If you’re having trouble getting mortgage loan approval through traditional lenders due to credit issues, you may find a buyer who is willing to sign a lease-to-own agreement for their house so that you can begin the road to home ownership immediately. This will allow you to rent the home as you work on credit repair and go about restoring your credit so that you can eventually gain mortgage loan approval and purchase the home outright.

Lack of a down payment

Mortgage lenders won’t approve a home mortgage loan without proper proof of cash on hand for the down payment amount and the amount of closing costs. If you are eager to get into a home but don’t yet have the cash needed for a traditional purchase, a lease-to-own situation can help you to save money for the down payment each month, yet live in the home right away.

A test run on home ownership

Sometimes the thought of home ownership can be a bit overwhelming. A lease-to-own program can help potential buyers do a home ownership test run to see if they like the home, the neighborhood and the responsibilities of home ownership in general. If you’re using a lease-to-own option for this purpose, be sure to let the seller know in advance so that there’s no surprises when the lease ends if you choose not to purchase the home.

How to make the most of a lease-to-own situation

As with any contract, a lease-to-own situation can go wrong without proper planning and contract negotiations. Here are some things to keep in mind if you’re considering a lease-to-own contract on a property.

Expect your rent to be inflated

Mortgage lenders often won’t accept a lease-to-own down payment unless the rent you’ve been paying on the home is above the typical rent for that type of a home and in that area. Lease-to-own applicants must be able to prove that the amount they’ve been gaining in savings through the lease is truly part of an intended savings effort and not simply because of a reduction in monthly rent.

Be sure that a legal contract is signed

It’s wise to be sure that every detail of the lease-to-own plan is in writing in the contract so that expectations are clear with both parties. Payment arrangements; language regarding who is responsible for utility payments during the time of the lease; and language clarifying who is responsible for repairs and repair costs is vitally important to all lease-to-own contracts. Don’t accept handshake deals for any part of the agreement. Get everything in writing and be sure that all parties have signed the agreement with a notary or lawyer present.
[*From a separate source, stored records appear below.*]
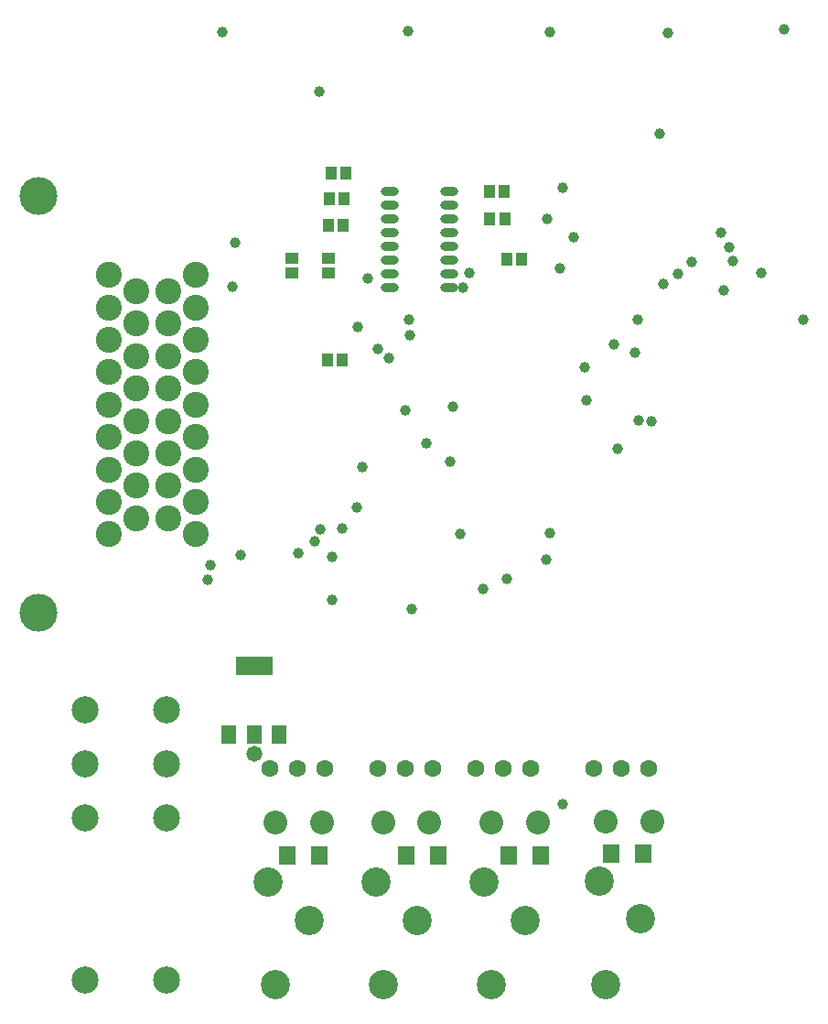
<source format=gbs>
%FSLAX23Y23*%
%MOIN*%
%SFA1B1*%

%IPPOS*%
%ADD39O,0.065090X0.031620*%
%ADD51R,0.061150X0.065090*%
%ADD52R,0.043430X0.047370*%
%ADD53R,0.047370X0.043430*%
%ADD54C,0.063120*%
%ADD55C,0.094610*%
%ADD56C,0.137920*%
%ADD57C,0.106420*%
%ADD58C,0.086740*%
%ADD59C,0.098550*%
%ADD60C,0.058000*%
%ADD61C,0.038750*%
%ADD77R,0.055240X0.067060*%
%ADD78R,0.137920X0.067060*%
%LNvcu-1*%
%LPD*%
G54D39*
X1435Y2695D03*
Y2745D03*
Y2795D03*
Y2845D03*
Y2895D03*
Y2945D03*
Y2995D03*
Y3045D03*
X1650Y2695D03*
Y2745D03*
Y2795D03*
Y2845D03*
Y2895D03*
Y2945D03*
Y2995D03*
Y3045D03*
G54D51*
X1494Y630D03*
X1610D03*
X1867D03*
X1983D03*
X1061D03*
X1177D03*
X2242Y635D03*
X2358D03*
G54D52*
X1262Y2433D03*
X1209D03*
X1265Y2922D03*
X1212D03*
X1268Y3018D03*
X1215D03*
X1275Y3114D03*
X1222D03*
X1797Y3045D03*
X1851D03*
X1799Y2946D03*
X1853D03*
X1861Y2800D03*
X1914D03*
G54D53*
X1210Y2750D03*
Y2803D03*
X1079Y2748D03*
Y2802D03*
G54D54*
X1198Y945D03*
X1098D03*
X998D03*
X2379D03*
X2279D03*
X2179D03*
X1591D03*
X1491D03*
X1391D03*
X1946D03*
X1846D03*
X1746D03*
G54D55*
X726Y1798D03*
Y1916D03*
Y2034D03*
Y2152D03*
Y2270D03*
Y2388D03*
Y2506D03*
Y2624D03*
Y2742D03*
X628Y1857D03*
Y1975D03*
Y2093D03*
Y2211D03*
Y2329D03*
Y2447D03*
Y2565D03*
Y2683D03*
X510Y1857D03*
Y1975D03*
Y2093D03*
Y2211D03*
Y2329D03*
Y2447D03*
Y2565D03*
Y2683D03*
X411Y1798D03*
Y1916D03*
Y2034D03*
Y2152D03*
Y2270D03*
Y2388D03*
Y2506D03*
Y2624D03*
Y2742D03*
G54D56*
X155Y3028D03*
Y1512D03*
G54D57*
X1410Y158D03*
X1384Y532D03*
X1534Y394D03*
X1804Y158D03*
X1778Y532D03*
X1928Y394D03*
X1016Y158D03*
X991Y532D03*
X1140Y394D03*
X2222Y161D03*
X2197Y535D03*
X2346Y398D03*
G54D58*
X1579Y748D03*
X1410D03*
X1973D03*
X1804D03*
X1186D03*
X1016D03*
X2392Y752D03*
X2222D03*
G54D59*
X324Y1159D03*
X620D03*
X324Y765D03*
Y962D03*
X620Y765D03*
Y962D03*
Y175D03*
X324D03*
G54D60*
X940Y1000D03*
G54D61*
X1775Y1600D03*
X2055Y2765D03*
X2105Y2880D03*
X1515Y1525D03*
X1355Y2730D03*
X1860Y1635D03*
X892Y1724D03*
X2250Y2490D03*
X2430Y2710D03*
X2652Y2687D03*
X2485Y2745D03*
X2534Y2790D03*
X2326Y2460D03*
X1500Y3631D03*
X824Y3627D03*
X2005Y1707D03*
X2019Y1802D03*
X2151Y2287D03*
X2265Y2110D03*
X1180Y1816D03*
X1100Y1730D03*
X771Y1634D03*
X1224Y1559D03*
X1262Y1819D03*
X1507Y2522D03*
X2788Y2750D03*
X2684Y2792D03*
X2671Y2844D03*
X2870Y3635D03*
X2940Y2579D03*
X2447Y3622D03*
X2016Y3626D03*
X2145Y2406D03*
X2342Y2212D03*
X2063Y3058D03*
X1491Y2251D03*
X1431Y2438D03*
X1664Y2262D03*
X1504Y2580D03*
X1568Y2130D03*
X1391Y2473D03*
X1317Y2552D03*
X2388Y2211D03*
X1223Y1717D03*
X1160Y1773D03*
X871Y2861D03*
X2007Y2946D03*
X1723Y2750D03*
X2337Y2581D03*
X1653Y2062D03*
X2417Y3257D03*
X860Y2700D03*
X1176Y3408D03*
X1690Y1798D03*
X1700Y2697D03*
X1335Y2044D03*
X2641Y2895D03*
X780Y1687D03*
X1313Y1897D03*
X2065Y815D03*
G54D77*
X1030Y1068D03*
X940D03*
X849D03*
G54D78*
X940Y1320D03*
M02*
</source>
It’s also important to remember that the goal of a lease-to-own program is to give you time to clean up your credit, save up for a down payment or rectify whatever situation is hindering you from being approved for a traditional home loan. It’s expected that you as the lessee will take the time specified in the lease-to-own agreement to make sure you become an attractive applicant to mortgage lenders.

Understand the consequences of a broken deal

The contract should also include terms regarding what happens if one or both parties decide to back out of the lease-to-own agreement. Typically, when a buyer backs out of a lease-to-own deal, all down payment funds become property of the seller. In order to protect the savings you accumulate during a lease-to-own situation, it’s important to be sure that the contract contains language to help protect both the seller and the buyer in case the contract needs to be broken.

Be prepared to handle any expected or unexpected termination of the contract and know your rights as a lessee according to the laws of your state. If you’re having trouble understanding what’s expected of you or what to expect from the landlord in a lease-to-own situation, consider hiring a licensed realtor or real estate lawyer to represent you in the deal.

Conclusion

Lease-to-own deals have many attractive qualities that can help people who can’t get approved for a traditional mortgage work to become homeowners while being able to live in the house that they want to purchase as they improve their financial situation.